By agreeing to host the week-long conference organized by the U.S.-based Global Forum of Spiritual and Parliamentary Leaders on Human Survival, the / Soviets sent a clear signal that they want to join the worldwide crusade to save the planet. Throughout the meeting, Soviet officials made an unabashed plea for more technological help from other countries in the battle against pollution. Said Mikhail Gorbachev in a speech to the conference: "The time is ripe to set up an international mechanism for technological cooperation on environmental protection." The need for a Soviet cleanup could hardly be more urgent. According to Alexei Yablokov, the outspoken deputy chairman of the Supreme Soviet's ecology committee, as many as 50 million Soviet citizens live in areas where pollution levels are at least ten times as high as state safety standards permit. In parts of the Aral Sea region, which is heavily contaminated by chemical fertilizers and pesticides, two-thirds of the people have reported environment-related health problems.

Such conditions have stirred a wave of public anger. Dozens of environmental groups have staged demonstrations against dirty steel mills, hazardous chemical factories and suspect nuclear reactors. Even the Kremlin has joined the demonstrations. At last year's Nov. 7 parade commemorating the Russian Revolution, official floats carrying such slogans as GIVE US CLEAN AIR moved through Red Square along with the usual rockets and tanks.

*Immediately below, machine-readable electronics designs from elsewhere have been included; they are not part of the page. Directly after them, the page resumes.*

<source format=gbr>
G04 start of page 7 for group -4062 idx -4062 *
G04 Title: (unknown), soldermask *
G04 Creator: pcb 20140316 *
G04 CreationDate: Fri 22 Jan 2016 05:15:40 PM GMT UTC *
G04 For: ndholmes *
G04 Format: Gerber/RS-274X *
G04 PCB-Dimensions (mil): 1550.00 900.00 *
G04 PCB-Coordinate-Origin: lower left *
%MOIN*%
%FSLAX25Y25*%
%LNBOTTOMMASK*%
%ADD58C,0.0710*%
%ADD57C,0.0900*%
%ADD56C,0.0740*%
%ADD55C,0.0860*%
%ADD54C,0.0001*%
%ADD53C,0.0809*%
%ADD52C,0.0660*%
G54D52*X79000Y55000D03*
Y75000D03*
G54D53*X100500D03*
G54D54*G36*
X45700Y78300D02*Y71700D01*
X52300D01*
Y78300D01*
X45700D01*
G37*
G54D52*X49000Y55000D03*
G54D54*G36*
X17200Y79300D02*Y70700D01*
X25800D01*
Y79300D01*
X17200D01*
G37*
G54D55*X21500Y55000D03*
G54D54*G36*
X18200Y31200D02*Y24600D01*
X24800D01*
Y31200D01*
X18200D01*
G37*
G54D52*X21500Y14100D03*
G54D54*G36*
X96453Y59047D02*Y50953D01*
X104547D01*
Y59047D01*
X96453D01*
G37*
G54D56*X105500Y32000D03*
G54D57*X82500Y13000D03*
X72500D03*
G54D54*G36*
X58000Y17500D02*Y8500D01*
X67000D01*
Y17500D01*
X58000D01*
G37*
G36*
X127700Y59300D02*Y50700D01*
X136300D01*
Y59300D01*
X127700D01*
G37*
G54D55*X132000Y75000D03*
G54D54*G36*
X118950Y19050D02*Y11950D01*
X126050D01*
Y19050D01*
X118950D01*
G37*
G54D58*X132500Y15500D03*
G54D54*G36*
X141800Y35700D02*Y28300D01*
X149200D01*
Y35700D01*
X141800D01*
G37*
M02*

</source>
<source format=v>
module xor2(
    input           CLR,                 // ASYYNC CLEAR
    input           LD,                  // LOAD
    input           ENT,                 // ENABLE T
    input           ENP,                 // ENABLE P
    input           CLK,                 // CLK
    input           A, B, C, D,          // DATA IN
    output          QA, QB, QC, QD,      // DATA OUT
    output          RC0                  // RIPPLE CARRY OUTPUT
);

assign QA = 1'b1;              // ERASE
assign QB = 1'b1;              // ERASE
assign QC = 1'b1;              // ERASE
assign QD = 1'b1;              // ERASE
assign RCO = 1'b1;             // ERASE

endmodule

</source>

This new awareness is a direct reflection of changed political realities in the Soviet Union. Nearly 40% of those who won election last March to the new Congress of People's Deputies included environmental concerns in their campaign platforms. The new Supreme Soviet has set out to overhaul the country's environmental laws. In the works is a resolution that would call for environmental-impact statements for all construction projects, a reappraisal of the Soviet nuclear-energy program and a review of the chemicals used in industry and agriculture. The costs will be considerable. Yablokov estimates that for the next ten years the government will need to spend more than $40 billion annually on environmental programs.

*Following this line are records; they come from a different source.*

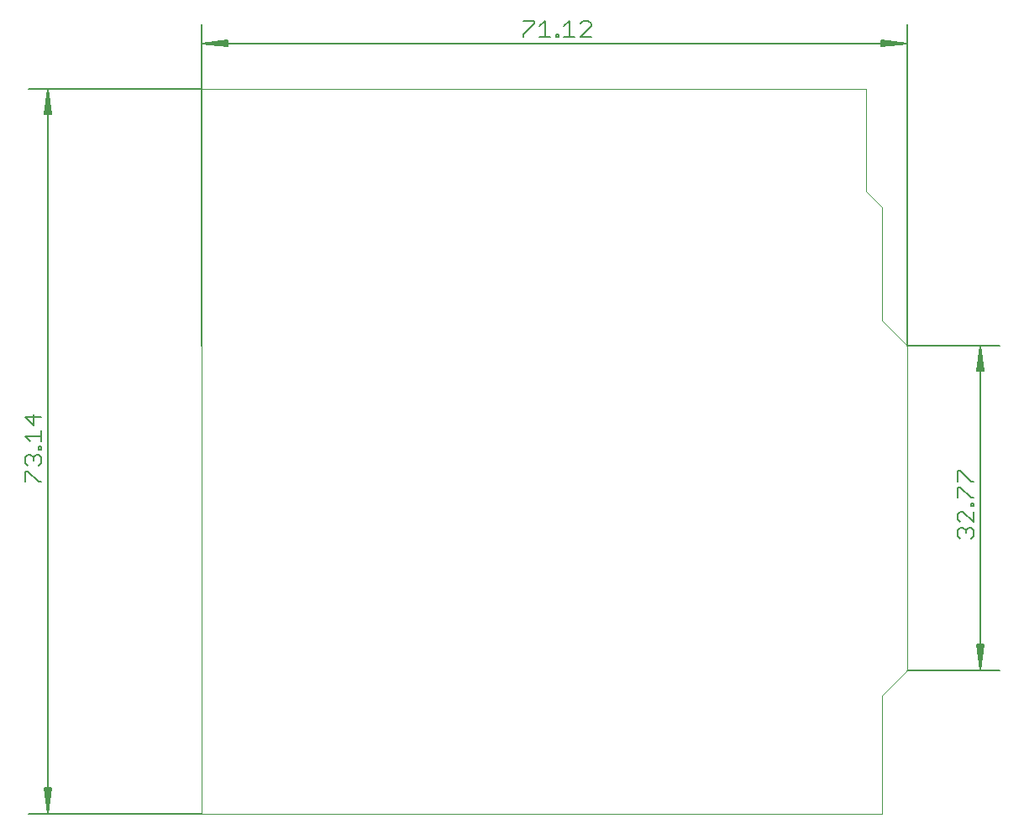
<source format=gbo>
G75*
G70*
%OFA0B0*%
%FSLAX24Y24*%
%IPPOS*%
%LPD*%
%AMOC8*
5,1,8,0,0,1.08239X$1,22.5*
%
%ADD10C,0.0000*%
%ADD11C,0.0051*%
%ADD12C,0.0060*%
D10*
X007360Y000754D02*
X007360Y029550D01*
X033730Y029550D01*
X033730Y025484D01*
X034360Y024854D01*
X034360Y020354D01*
X035360Y019354D01*
X035360Y006454D01*
X034360Y005454D01*
X034360Y000754D01*
X007360Y000754D01*
D11*
X000492Y000754D01*
X001260Y000754D02*
X001362Y001778D01*
X001385Y001778D02*
X001260Y000754D01*
X001157Y001778D01*
X001134Y001778D02*
X001385Y001778D01*
X001311Y001778D02*
X001260Y000754D01*
X001208Y001778D01*
X001134Y001778D02*
X001260Y000754D01*
X001260Y029550D01*
X001362Y028527D01*
X001385Y028527D02*
X001260Y029550D01*
X001157Y028527D01*
X001134Y028527D02*
X001385Y028527D01*
X001311Y028527D02*
X001260Y029550D01*
X001208Y028527D01*
X001134Y028527D02*
X001260Y029550D01*
X000492Y029550D02*
X007360Y029550D01*
X007360Y031354D02*
X008383Y031252D01*
X008383Y031228D02*
X007360Y031354D01*
X008383Y031456D01*
X008383Y031480D02*
X008383Y031228D01*
X008383Y031303D02*
X007360Y031354D01*
X008383Y031405D01*
X008383Y031480D02*
X007360Y031354D01*
X035360Y031354D01*
X034336Y031252D01*
X034336Y031228D02*
X035360Y031354D01*
X034336Y031456D01*
X034336Y031480D02*
X034336Y031228D01*
X034336Y031303D02*
X035360Y031354D01*
X034336Y031405D01*
X034336Y031480D02*
X035360Y031354D01*
X035360Y032122D02*
X035360Y019354D01*
X039027Y019354D01*
X038260Y019354D02*
X038362Y018330D01*
X038385Y018330D02*
X038134Y018330D01*
X038260Y019354D01*
X038157Y018330D01*
X038208Y018330D02*
X038260Y019354D01*
X038311Y018330D01*
X038385Y018330D02*
X038260Y019354D01*
X038260Y006454D01*
X038362Y007478D01*
X038385Y007478D02*
X038134Y007478D01*
X038260Y006454D01*
X038157Y007478D01*
X038208Y007478D02*
X038260Y006454D01*
X038311Y007478D01*
X038385Y007478D02*
X038260Y006454D01*
X039027Y006454D02*
X035360Y006454D01*
X007360Y019354D02*
X007360Y032122D01*
D12*
X020137Y032251D02*
X020564Y032251D01*
X020564Y032144D01*
X020137Y031717D01*
X020137Y031610D01*
X020781Y031610D02*
X021208Y031610D01*
X020995Y031610D02*
X020995Y032251D01*
X020781Y032037D01*
X021426Y031717D02*
X021533Y031717D01*
X021533Y031610D01*
X021426Y031610D01*
X021426Y031717D01*
X021748Y031610D02*
X022175Y031610D01*
X021962Y031610D02*
X021962Y032251D01*
X021748Y032037D01*
X022393Y032144D02*
X022499Y032251D01*
X022713Y032251D01*
X022820Y032144D01*
X022820Y032037D01*
X022393Y031610D01*
X022820Y031610D01*
X037363Y014364D02*
X037470Y014364D01*
X037897Y013937D01*
X038003Y013937D01*
X037470Y013720D02*
X037897Y013293D01*
X038003Y013293D01*
X038003Y013077D02*
X038003Y012970D01*
X037897Y012970D01*
X037897Y013077D01*
X038003Y013077D01*
X038003Y012753D02*
X038003Y012326D01*
X037576Y012753D01*
X037470Y012753D01*
X037363Y012646D01*
X037363Y012433D01*
X037470Y012326D01*
X037470Y012108D02*
X037576Y012108D01*
X037683Y012002D01*
X037790Y012108D01*
X037897Y012108D01*
X038003Y012002D01*
X038003Y011788D01*
X037897Y011681D01*
X037683Y011895D02*
X037683Y012002D01*
X037470Y012108D02*
X037363Y012002D01*
X037363Y011788D01*
X037470Y011681D01*
X037363Y013293D02*
X037363Y013720D01*
X037470Y013720D01*
X037363Y013937D02*
X037363Y014364D01*
X001003Y014681D02*
X000897Y014574D01*
X001003Y014681D02*
X001003Y014894D01*
X000897Y015001D01*
X000790Y015001D01*
X000683Y014894D01*
X000683Y014787D01*
X000683Y014894D02*
X000576Y015001D01*
X000470Y015001D01*
X000363Y014894D01*
X000363Y014681D01*
X000470Y014574D01*
X000470Y014356D02*
X000897Y013929D01*
X001003Y013929D01*
X000363Y013929D02*
X000363Y014356D01*
X000470Y014356D01*
X000897Y015218D02*
X000897Y015325D01*
X001003Y015325D01*
X001003Y015218D01*
X000897Y015218D01*
X001003Y015541D02*
X001003Y015968D01*
X001003Y015754D02*
X000363Y015754D01*
X000576Y015541D01*
X000683Y016185D02*
X000683Y016612D01*
X000363Y016506D02*
X000683Y016185D01*
X001003Y016506D02*
X000363Y016506D01*
M02*

</source>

Much of the responsibility for enforcing the cleanup will fall on Nikolai Vorontsov, who last year became chairman of the State Committee on the Protection of Nature. A noted biologist and environmentalist, Vorontsov, 54, is the first non-Communist ministerial-rank member of the Soviet government since the Bolshevik Revolution. Observes a Western diplomat in Moscow: "Three years ago, I'd never have thought it possible that environmentalists would get this far."